I directed the Attorney General to crack down on people who owe child 
support who cross State lines.
    All these efforts are paying off at the national and local level. 
Today there are 1.3 million fewer people on welfare than on the day I 
took office. Child support collections are up 40 percent, to $11 
billion. Paternity identification is up 40 percent, too. We're mending 
our social fabric and moving in the right direction.
    Now we have an opportunity to finish the job and pass national 
welfare reform legislation.
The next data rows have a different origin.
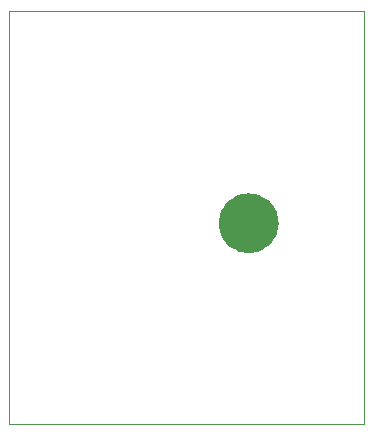
<source format=gm1>
%TF.GenerationSoftware,KiCad,Pcbnew,6.0.2-378541a8eb~116~ubuntu20.04.1*%
%TF.CreationDate,2022-03-13T12:00:14-05:00*%
%TF.ProjectId,bessel_filter,62657373-656c-45f6-9669-6c7465722e6b,1.0*%
%TF.SameCoordinates,Original*%
%TF.FileFunction,Profile,NP*%
%FSLAX46Y46*%
G04 Gerber Fmt 4.6, Leading zero omitted, Abs format (unit mm)*
G04 Created by KiCad (PCBNEW 6.0.2-378541a8eb~116~ubuntu20.04.1) date 2022-03-13 12:00:14*
%MOMM*%
%LPD*%
G01*
G04 APERTURE LIST*
%TA.AperFunction,Profile*%
%ADD10C,0.100000*%
%TD*%
%TA.AperFunction,Profile*%
%ADD11C,2.560000*%
%TD*%
G04 APERTURE END LIST*
D10*
X112500000Y-65000000D02*
X142500000Y-65000000D01*
X142500000Y-65000000D02*
X142500000Y-100000000D01*
X142500000Y-100000000D02*
X112500000Y-100000000D01*
X112500000Y-100000000D02*
X112500000Y-65000000D01*
%TO.C,L1*%
D11*
X134030000Y-83000000D02*
G75*
G03*
X134030000Y-83000000I-1280000J0D01*
G01*
%TD*%
M02*

</source>
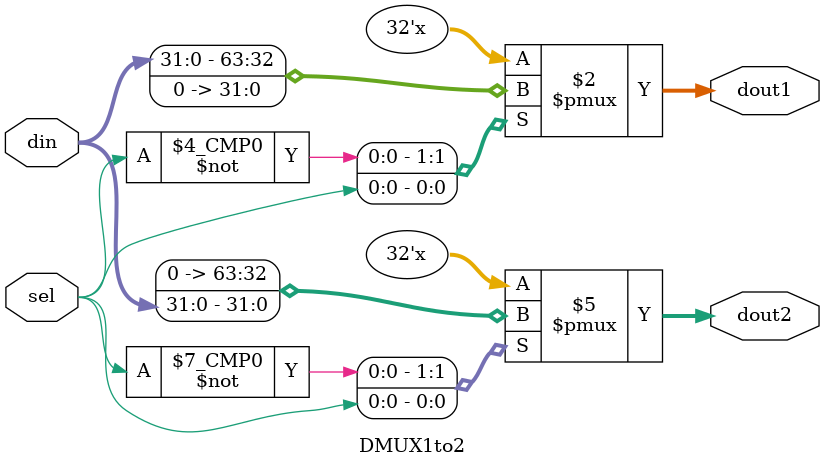
<source format=sv>
module DMUX1to2 #(
    parameter DATA_WIDTH = 32
)
(
    input  logic [DATA_WIDTH-1:0] din,        
    input  logic sel,    
    output logic [DATA_WIDTH-1:0] dout1, 
    output logic [DATA_WIDTH-1:0] dout2   
);

    always_comb begin
        dout1 = {DATA_WIDTH{1'b0}};
        dout2 = {DATA_WIDTH{1'b0}};
        case (sel)
            1'b0: dout1 = din;
            1'b1: dout2 = din;
        endcase
    end

endmodule

</source>
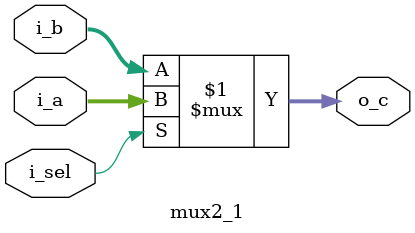
<source format=sv>
module mux2_1(
	input [31:0] i_a, i_b,
	input i_sel,
	output [31:0]o_c
);
assign o_c = (i_sel) ? i_a : i_b;
endmodule

</source>
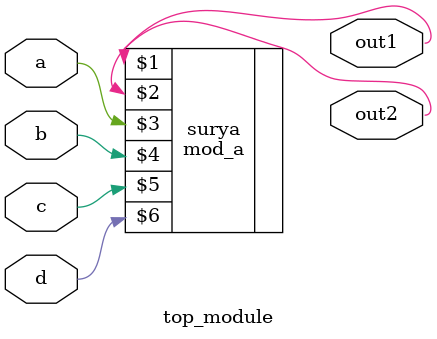
<source format=v>
module top_module ( 
    input a, 
    input b, 
    input c,
    input d,
    output out1,
    output out2
);
     mod_a surya(out1, out2, a, b, c,d);
endmodule

</source>
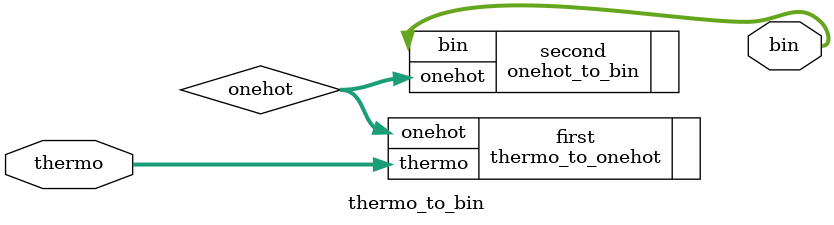
<source format=v>
`timescale 1ns/1ns

module thermo_to_bin(
    thermo,
    bin
    );

input [14:0] thermo;
output [3:0] bin;

wire [15:0] onehot;

thermo_to_onehot first(
    .thermo(thermo),
    .onehot(onehot)
);

onehot_to_bin second(
    .onehot(onehot),
    .bin(bin)
);

endmodule

</source>
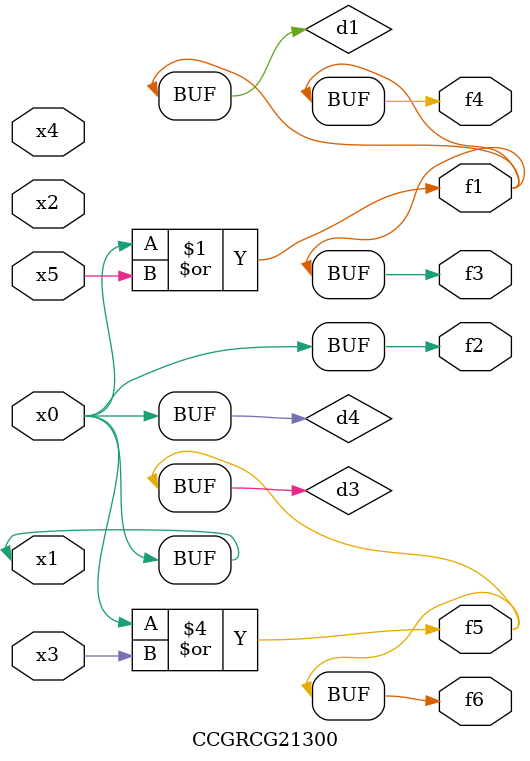
<source format=v>
module CCGRCG21300(
	input x0, x1, x2, x3, x4, x5,
	output f1, f2, f3, f4, f5, f6
);

	wire d1, d2, d3, d4;

	or (d1, x0, x5);
	xnor (d2, x1, x4);
	or (d3, x0, x3);
	buf (d4, x0, x1);
	assign f1 = d1;
	assign f2 = d4;
	assign f3 = d1;
	assign f4 = d1;
	assign f5 = d3;
	assign f6 = d3;
endmodule

</source>
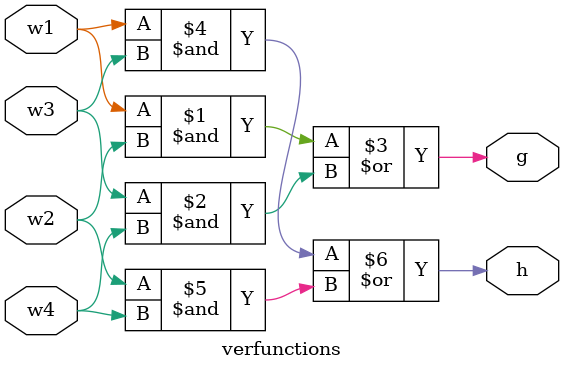
<source format=v>
module verfunctions (w1, w2, w3, w4, g, h);
	input w1, w2, w3, w4;
	output g, h;

	assign g = (w1 & w2) | (w3 & w4);
	assign h = (w1 & w3) | (w2 & w4);
endmodule
</source>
Real welfare reform should impose time 
limits and require work and provide child care, too, so that people can 
go to work without hurting their children. It should strengthen our 
child support enforcement laws even more and do more to protect 
children. I've challenged Congress to send me bipartisan legislation 
that reflects these principles. For example, if everyone in America who 
owes child support legally and

[[Page 1209]]

can pay it did so, 800,000 women and children would leave the welfare 
rolls tomorrow.
    Now, 6 months ago the Republican majority in Congress sent me 
welfare legislation it had backwards. It was soft on work and tough on 
children, failing to provide child care and health care so that people 
can move from welfare to work without hurting their children, imposing 
deep and unacceptable cuts in school lunch, child welfare, and help for 
disabled children. That bill came to me twice, and I vetoed it twice.
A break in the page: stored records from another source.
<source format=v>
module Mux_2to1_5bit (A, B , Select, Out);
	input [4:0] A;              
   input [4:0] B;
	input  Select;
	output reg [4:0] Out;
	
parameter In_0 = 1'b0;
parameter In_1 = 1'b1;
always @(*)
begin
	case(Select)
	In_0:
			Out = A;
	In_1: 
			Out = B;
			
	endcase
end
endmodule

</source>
    Since then, I'm pleased to report, there has been considerable 
bipartisan progress toward real welfare reform. Many of the worst 
proposals I objected to have been taken out. Many of the improvements I 
asked for have been put in. The legislation has steadily improved as 
it's moved through Congress. Earlier this week, by an overwhelming 
bipartisan majority, the Senate passed a welfare reform bill that does 
provide health care and child care and took some important strides to 
protect our children. But we still have more work to do to promote work 
and protect children, though we've come a long way in this debate and we 
mustn't go back.
    To those who have doubts about any welfare reform, I say we will 
never lift children out of poverty and dependency by preserving a failed 
system that keeps them there. And to those who would undo the progress 
of recent weeks by sending me another extremist bill like the ones I 
vetoed, I'd say we can only transform this broken system if we do right 
by our children and put people to work so they can earn a paycheck, not 
draw a welfare check. That's the only kind of welfare reform I can sign.
    We have a chance to make history. Our welfare system has nagged at 
our national conscience for far too long. And if we'll put politics 
aside and work together, we can once again make welfare what it was 
meant to be: a second chance, not a way of life.
    Thanks for listening.

Note: This statement was prepared for use as the President's radio 
address on July 27 but was not broadcast.